Juana anda trasteando con la vajilla sobre la mesa, cuando ve aparecer a don Ramiro seguido del joven David, ambos con caras de haber descansado poco y mal. La mujer se sonríe, rezongando para sí con su cantaleta particular, lo complicado que será su día si tiene que atender los guayabos de aquellos dos y del abuelo. Porque seguramente el viejo, que no se pierde una sea por el motivo que sea, también tomó con ellos hasta la madrugada. Si incluso la Nana debió darle al trago en tan buena compañía. Por eso fue que la mandó a callar cuando apareció por la cocina unas horas antes, quejándose del tremendo dolor de cabeza que traía, Y claro, ella tuvo que abandonar el corrido que entonaba, con lo bien que lo estaba cantando y lo afinada que tenía la voz.

Don Ramiro le da los buenos días, que para ella ya son tardes, y se dirige a ocupar su lugar en la mesa, sin reparar en que su hijo lo sigue a unos pasos.

–¿Qué hubo, papá? –lo saluda David con voz queda, llevándose la mano a la sien, donde él también está sintiendo los estragos del alcohol tomado en la noche–. ¿Cómo amaneciste?

–¿Qué más, hijo? –replica el hombre, volviéndose a mirarlo con los ojos entrecerrados–. No sé. ¿Tú descansaste al fin?

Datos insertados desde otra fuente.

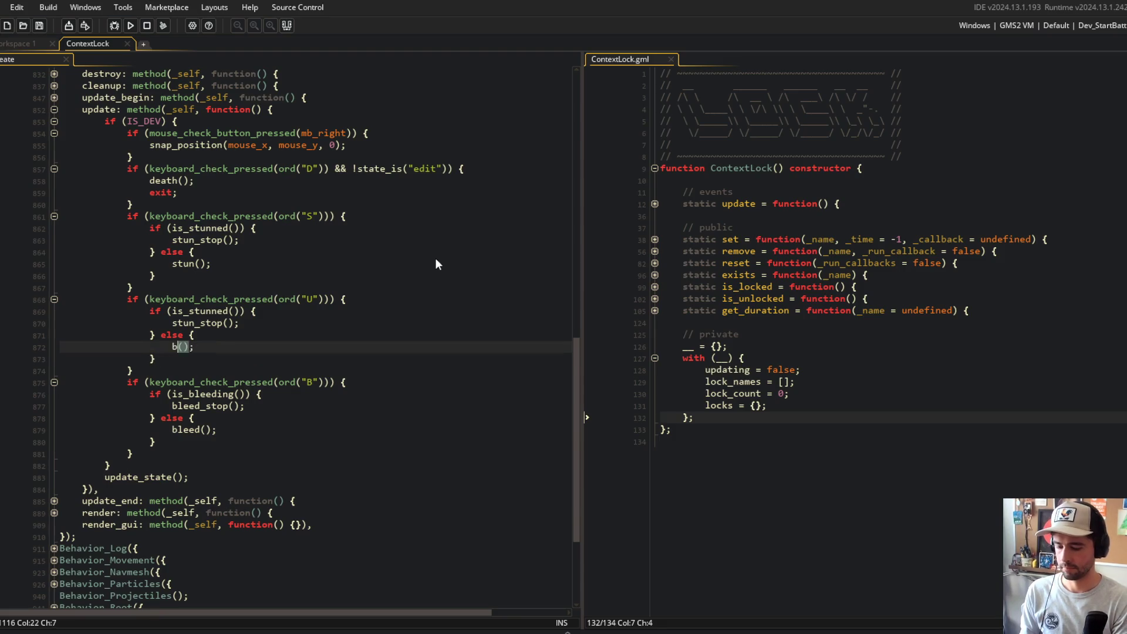
key(Escape)
key(Up)
key(Up)
key(Up)
key(Left)
key(Left)
key(Left)
key(Down)
key(BackSpace)
key(BackSpace)
key(BackSpace)
text(burn)
key(Up)
text(i)
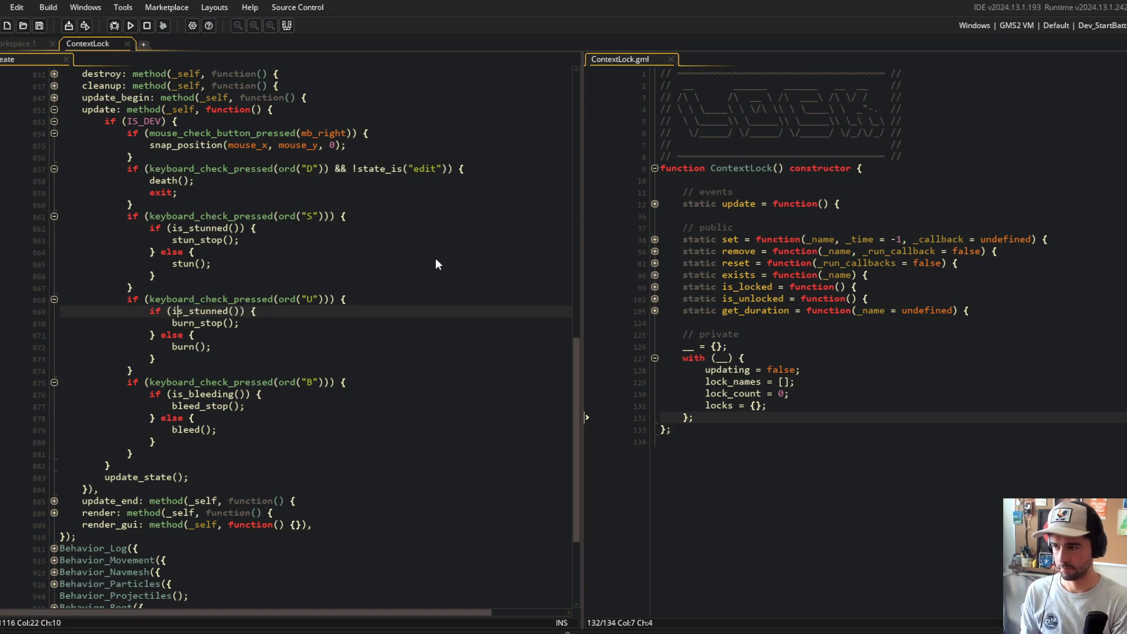
key(ctrl+Delete)
text(burn)
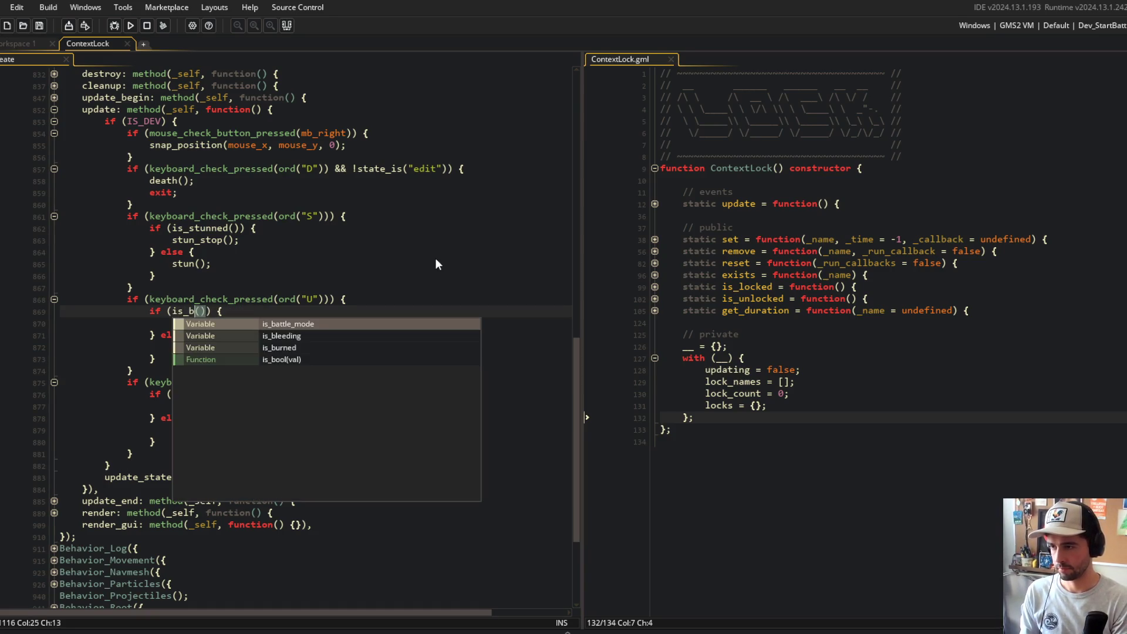
text(ing)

–Algo dormí, pero descansar no pude.

–Tampoco yo –acepta el padre–. Debe de ser la causa del terrible dolor de cabeza que traigo. Ni con la ducha logré despejar este guayabo.

–En esas estamos todos –gruñe el abuelo en tono de broma, llegando a ellos desde la cocina –. A mis años uno ya no puede con estos excesos.

–¡Ay, abuelo! Si te ves mejor que mi papá –lo anima el nieto riendo–. Fíjate en qué estado quedamos los más jóvenes.

–Estaba pensando, David –observa don Ramiro, como si se le acabara de ocurrir cuando lo cierto es que estuvo dándole vueltas parte de la noche que no pudo dormir–. Si necesitas quedarte acá por un tiempo... Tú sabes, mientras solucionas lo de tu divorcio, házmelo saber.

–No, no voy a quedarme acá.

–No seas terco, mijo. Vas a precisar que te demos una mano con este complique que se te vino encima.

–Dije que no, papá. Fresco.

–Yo veo como hago –insiste el hombre–. Sergio puede ocupar tu lugar en Campeche, mientras que solucionas tus cosas acá.

–¡Qué va, hombre! –exclama, llevándose la mano a la cabeza para mitigar el dolor que le produjo su propio grito–. Primero que todo, Sergio está haciendo un trabajo excelente en Santa Marta. No lo vamos a trastear ahora a un lugar desconocido para él.

–Podría servirle de experiencia –participa el abuelo, por lo que David entiende que ellos dos ya han comentado el asunto, no sabe cuándo ni quiere saberlo tampoco–. En realidad sería una muy buena experiencia para él.

Los tres hombres conversan en un aparte, parados al lado de la mesa, sin haberse percatado de que los muchachos han ido llegando en silencio y escuchan agrupados en la puerta.

–Ya dije que no, abuelo –se niega de nuevo David, seguro de su decisión y ajeno al daño que sus palabras pueden causarle a sus hijos–. No quiero estar acá en ningún momento. Creo que ya tuve suficiente.

–Pero mijo...

–Te repito que no, papá. Serán nuestros abogados quienes se ocupen de gestionar todo relacionado con el divorcio. Yo me limitaré a firmar donde ellos me indiquen y más nada.